Anything you would like to add about the book?
We want to mention Maria Bo’s chapter, as well as Wesley Leonard’s chapter. Bo, a professor at California State University, Fullerton, interrogates the concept of equal rights, and submits it to the multilingual test, as she seeks to illustrate irreconcilable tensions in our reliance on equal rights to argue for linguistic justice. Does the individual or a linguistic community bear legal rights in regard to particular languages? She suggests that parity across difference rather than a model of competing equalities might be what’s required for the robust practice of language justice.
Leonard, a professor at the University of California, Riverside, and a member of the Miami Tribe of Oklahoma, discusses in his chapter the Indigenous language of the Miami people. He argues that as long as the myth of a pure, unchanging Native American language holds sway, the dynamism that characterizes language reclamation as an essential aspect of broader claims to political selfhood and multicultural identity will continue to be ignored or denigrated as inauthentic.
What is it like to put together a book with three editors? How does that work?

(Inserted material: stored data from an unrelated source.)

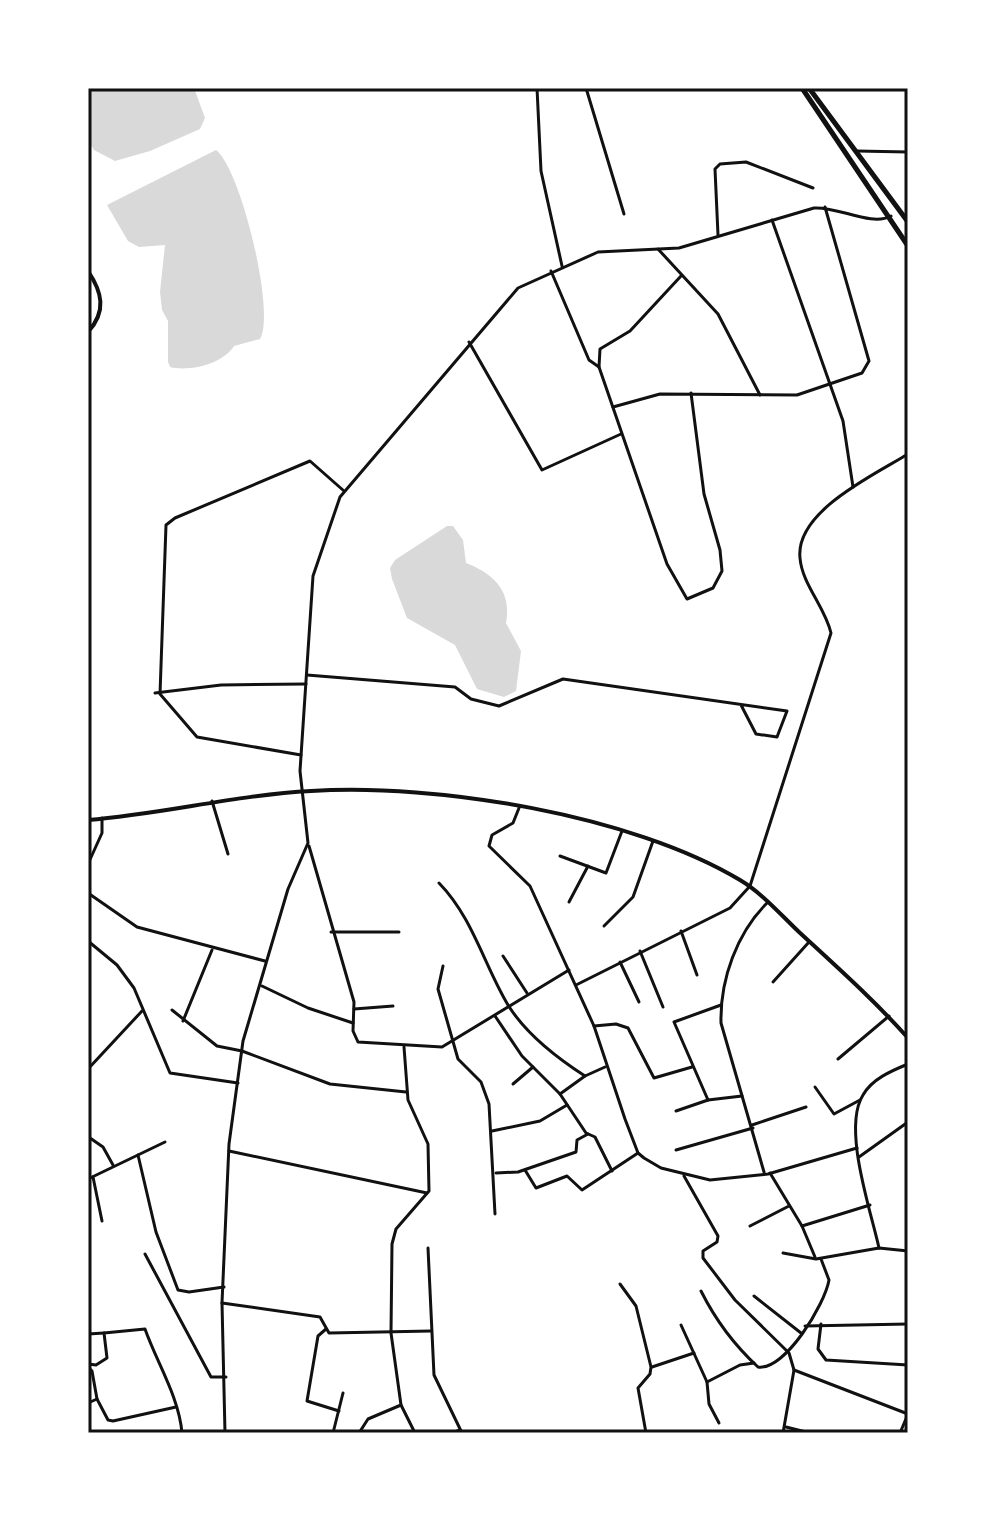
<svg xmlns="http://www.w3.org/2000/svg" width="996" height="1521" font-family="Overpass,sans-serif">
	<rect width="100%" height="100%" fill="#fff"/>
	<g fill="#d9d9d9">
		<path d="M88,88h106l11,30 -5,11 -50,22 -35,10 -21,-11 -6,-10z"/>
		<path d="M216,150c24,17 60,162 44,189l-26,7c-11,18 -45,26 -64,21l-2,-5v-41l-6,-11 -2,-18 5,-47 -26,2 -11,-6 -21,-36z"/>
		<path d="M447,526h6l10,14 3,23c28,11 46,28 40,60l15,28 -5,40 -12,6 -27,-8 -22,-44 -48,-27 -15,-39 -2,-11 5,-8z"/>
	</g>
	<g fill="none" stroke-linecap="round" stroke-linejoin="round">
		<g stroke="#111" stroke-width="3">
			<path d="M537,88l4,83 21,95"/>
			<path d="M586,88l38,126"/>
			<path d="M857,151l51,1"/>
			<path d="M772,220l71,201 10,66"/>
			<path d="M718,235l-3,-66 5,-5 26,-2 67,26"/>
			<path d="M658,249l60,65 42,81"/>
			<path d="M551,271l38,89 10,7 68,197 20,35 26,-11 9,-17 -2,-21 -16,-56 -13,-101"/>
			<path d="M469,342l73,128 79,-36"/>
			<path d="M599,367l1,-18 30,-18 51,-55"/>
			<path d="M613,407l47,-13 137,1 65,-22 7,-12 -44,-154"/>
			<path d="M307,675l148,12 16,12 28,7 64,-27 224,32 -10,26 -21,-3 -15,-29"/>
			<path d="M155,693l66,-8 85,-1"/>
			<path d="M301,755l-104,-18 -37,-43 6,-169 9,-7 135,-57 34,30"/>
			<path d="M212,801l16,53"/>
			<path d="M519,808l-6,15 -21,12 -3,11 41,40 64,140 31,93 13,34 6,5 17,10 49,12 58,-6 89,-26"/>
			<path d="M309,846l45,156 -1,29 5,11 84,5 127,-77"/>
			<path d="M560,856l46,17 16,-42"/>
			<path d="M88,864l14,-31v-15"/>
			<path d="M439,883c34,35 45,82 69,122 18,29 49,53 77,71l20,-9"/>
			<path d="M88,893l49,34 128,34"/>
			<path d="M569,902l19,-36"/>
			<path d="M604,926l29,-29 20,-56"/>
			<path d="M681,931l16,44"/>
			<path d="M331,932h68"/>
			<path d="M88,941l29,24 17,23 36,85 68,10"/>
			<path d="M640,951l23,56"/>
			<path d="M503,956l24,37"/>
			<path d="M620,962l19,40"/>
			<path d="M443,966l-5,23 20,70 23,23 8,22 6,110"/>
			<path d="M773,982l36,-40"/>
			<path d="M576,985l154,-77 20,-22 81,-253c-6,-26 -29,-49 -31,-75 -5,-47 76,-84 108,-104"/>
			<path d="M262,986l46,22 45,15"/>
			<path d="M354,1009l39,-3"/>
			<path d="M172,1010l45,36 25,5 88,33 76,8"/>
			<path d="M495,1016l27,40 38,38 26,39 9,4 17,34"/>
			<path d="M183,1021l29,-71"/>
			<path d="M594,1026l22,-2 12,4 26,50 38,-11"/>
			<path d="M404,1047l4,53 20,44 1,47 -33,38 -4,15 -1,89 10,72 14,28"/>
			<path d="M838,1059l51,-43"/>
			<path d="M88,1069l54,-58"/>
			<path d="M513,1084l20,-17"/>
			<path d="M815,1087l19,27 26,-14"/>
			<path d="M560,1094l25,-18"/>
			<path d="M708,1100l-34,-78 47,-17"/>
			<path d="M676,1111l32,-11 34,-4"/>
			<path d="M752,1125l54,-18"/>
			<path d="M492,1131l48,-10 27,-16"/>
			<path d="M90,1138l13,9 10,18"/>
			<path d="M676,1150l77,-22"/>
			<path d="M229,1151l198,42"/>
			<path d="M138,1155l18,77 22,58 11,2 35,-5"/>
			<path d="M859,1157l49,-35"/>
			<path d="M525,1170l11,18 31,-12 15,14 56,-37"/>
			<path d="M764,1172l-43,-149c-1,-44 16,-90 46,-120"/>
			<path d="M496,1173l22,-1 58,-20 1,-12 11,-6"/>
			<path d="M770,1173l32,53 13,31"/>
			<path d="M684,1176l34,60 -1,6 -14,9v7l32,42 54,53 5,17 -11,63"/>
			<path d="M93,1177l9,44"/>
			<path d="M88,1179l77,-37"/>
			<path d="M750,1226l39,-20"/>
			<path d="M802,1226l68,-21"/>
			<path d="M428,1248l6,127 28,58"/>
			<path d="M879,1248c-8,-37 -37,-120 -16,-153 9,-16 28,-24 45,-31"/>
			<path d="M783,1253l33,6 63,-11 29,3"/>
			<path d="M145,1254l66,123h15"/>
			<path d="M620,1284l16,22 15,61 -1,7 -12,14 8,45"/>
			<path d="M701,1291c15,30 32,53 57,76 27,4 67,-63 71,-87l-8,-21"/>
			<path d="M754,1296l47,37"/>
			<path d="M222,1303l98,14 9,16 102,-2"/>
			<path d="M821,1324l-3,25 8,11 82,5"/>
			<path d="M681,1325l26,57 2,22 10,19"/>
			<path d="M805,1326l103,-2"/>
			<path d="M326,1329l-8,7 -11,65 32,10"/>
			<path d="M88,1334l16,-1"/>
			<path d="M88,1364l8,1 11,-7 -3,-25 41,-4c12,34 34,68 37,104"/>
			<path d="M88,1367l4,4 5,28"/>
			<path d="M652,1367l42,-14"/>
			<path d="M794,1370l114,44"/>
			<path d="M707,1382l33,-17 14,-2"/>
			<path d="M88,1403l9,-4 11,21 5,1 63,-14"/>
			<path d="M786,1427l24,6"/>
			<path d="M225,1433l-3,-130 7,-159 14,-103 45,-152 20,-46 -8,-72 13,-195 27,-79 178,-209 80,-36 81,-4 135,-40c24,-2 57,19 77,8"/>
			<path d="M333,1433l10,-40"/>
			<path d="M359,1433l9,-14 33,-14"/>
			<path d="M452,1433l8,-3"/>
			<path d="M900,1433l8,-19"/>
		</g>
		<g stroke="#111" stroke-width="4">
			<path d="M88,271c14,21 19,40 0,61"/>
			<path d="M88,820c75,-6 148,-25 223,-29 126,-8 321,24 429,89 22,13 41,35 59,52 38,35 75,68 109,106"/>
		</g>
		<g stroke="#111" stroke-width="5">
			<path d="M802,88l106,158"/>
			<path d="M809,88l99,134"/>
		</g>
	</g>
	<rect width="996" height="1521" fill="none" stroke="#ffffff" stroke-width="180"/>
	<rect x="90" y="90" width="816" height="1341" fill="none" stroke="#111" stroke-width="3"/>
</svg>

Global Language Justice has been a collaborative endeavor from start to finish. We’re incredibly grateful to all our contributors, from the authors and poets included in the volume, to the many others who were involved in the project and made vital contributions along the way. The editing process was a challenge, especially because much of it was carried out during the pandemic. Most of the communication was on Zoom or over email, and we had to adjust schedules based on other responsibilities at the time.
During the pandemic, so many forms of injustice surfaced with such acuity and violence. Working towards publication of the volume was a source of hope—a reminder of the power of collective conversations and commitments to bring us closer to a just world.